▽

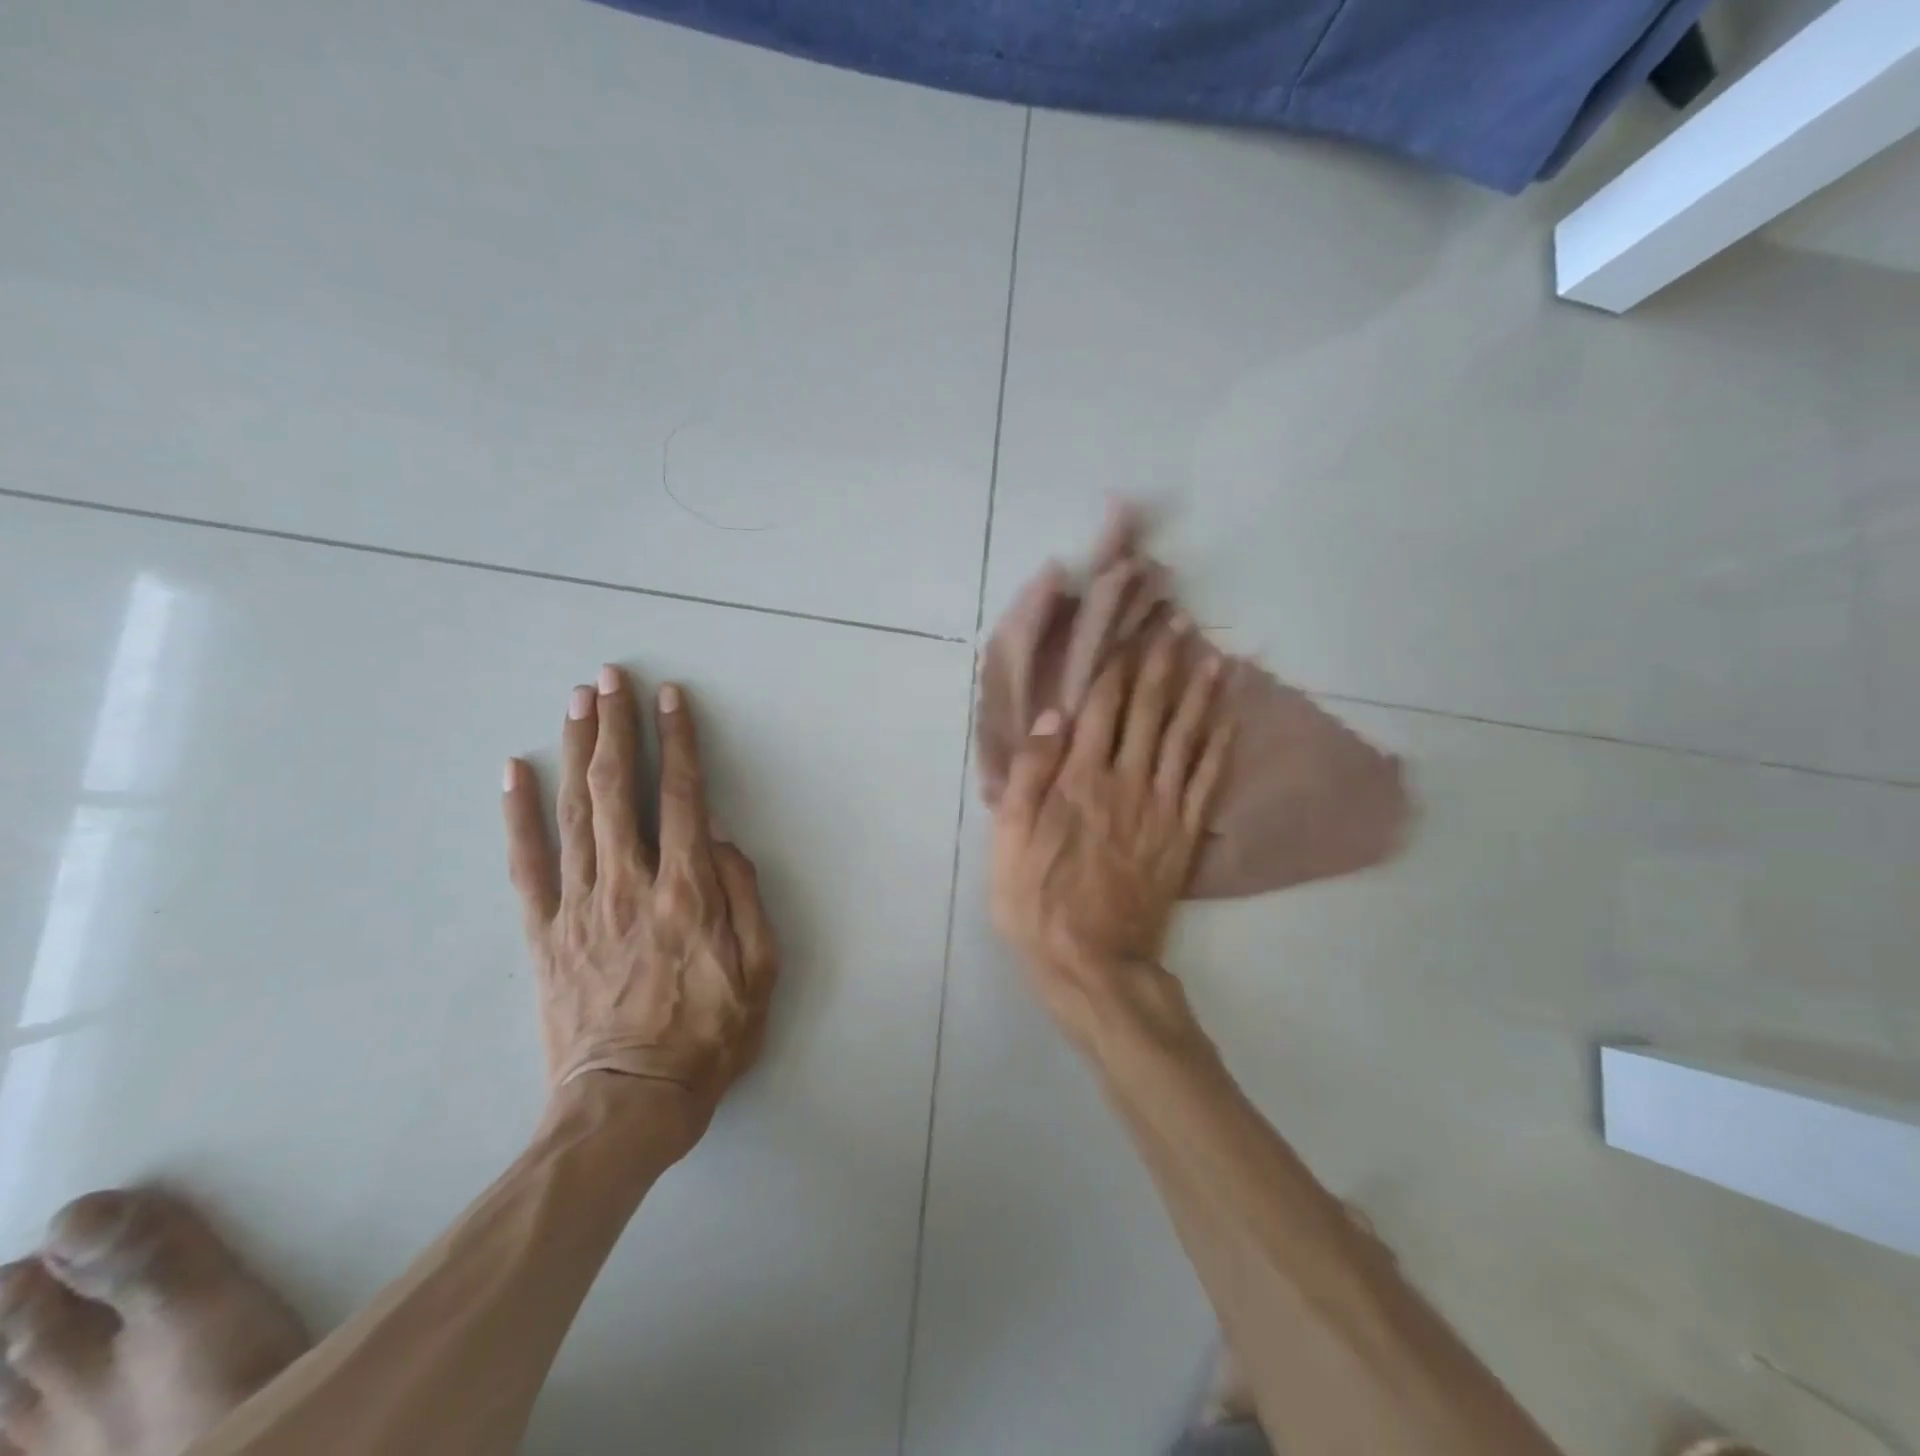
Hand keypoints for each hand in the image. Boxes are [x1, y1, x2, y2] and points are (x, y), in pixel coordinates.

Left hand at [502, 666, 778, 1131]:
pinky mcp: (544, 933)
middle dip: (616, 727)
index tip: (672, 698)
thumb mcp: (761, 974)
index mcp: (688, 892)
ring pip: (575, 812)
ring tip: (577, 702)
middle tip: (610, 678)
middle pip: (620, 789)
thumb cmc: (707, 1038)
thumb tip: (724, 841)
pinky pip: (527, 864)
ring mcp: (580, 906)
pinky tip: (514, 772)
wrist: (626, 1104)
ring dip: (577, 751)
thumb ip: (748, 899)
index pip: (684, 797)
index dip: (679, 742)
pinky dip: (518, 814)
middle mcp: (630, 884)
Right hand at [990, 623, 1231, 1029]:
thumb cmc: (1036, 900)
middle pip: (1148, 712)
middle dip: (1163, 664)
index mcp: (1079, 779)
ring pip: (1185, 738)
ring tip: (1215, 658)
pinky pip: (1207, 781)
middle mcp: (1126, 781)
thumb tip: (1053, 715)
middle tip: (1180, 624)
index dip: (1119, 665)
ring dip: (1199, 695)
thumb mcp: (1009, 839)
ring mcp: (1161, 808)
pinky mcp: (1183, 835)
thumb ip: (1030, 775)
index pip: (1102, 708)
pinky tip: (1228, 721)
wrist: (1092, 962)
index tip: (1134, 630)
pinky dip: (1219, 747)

△

## YOUR OBJECTIVE
Show the lines in the entries above that include the string "index".

## SOLUTION FOR THIS TASK
index tip: (672, 698)
index mcp: (688, 892)
index pip: (684, 797)
index dip: (679, 742)
index mcp: (1079, 779)
index dip: (1119, 665)
index pip: (1102, 708)
index tip: (1134, 630)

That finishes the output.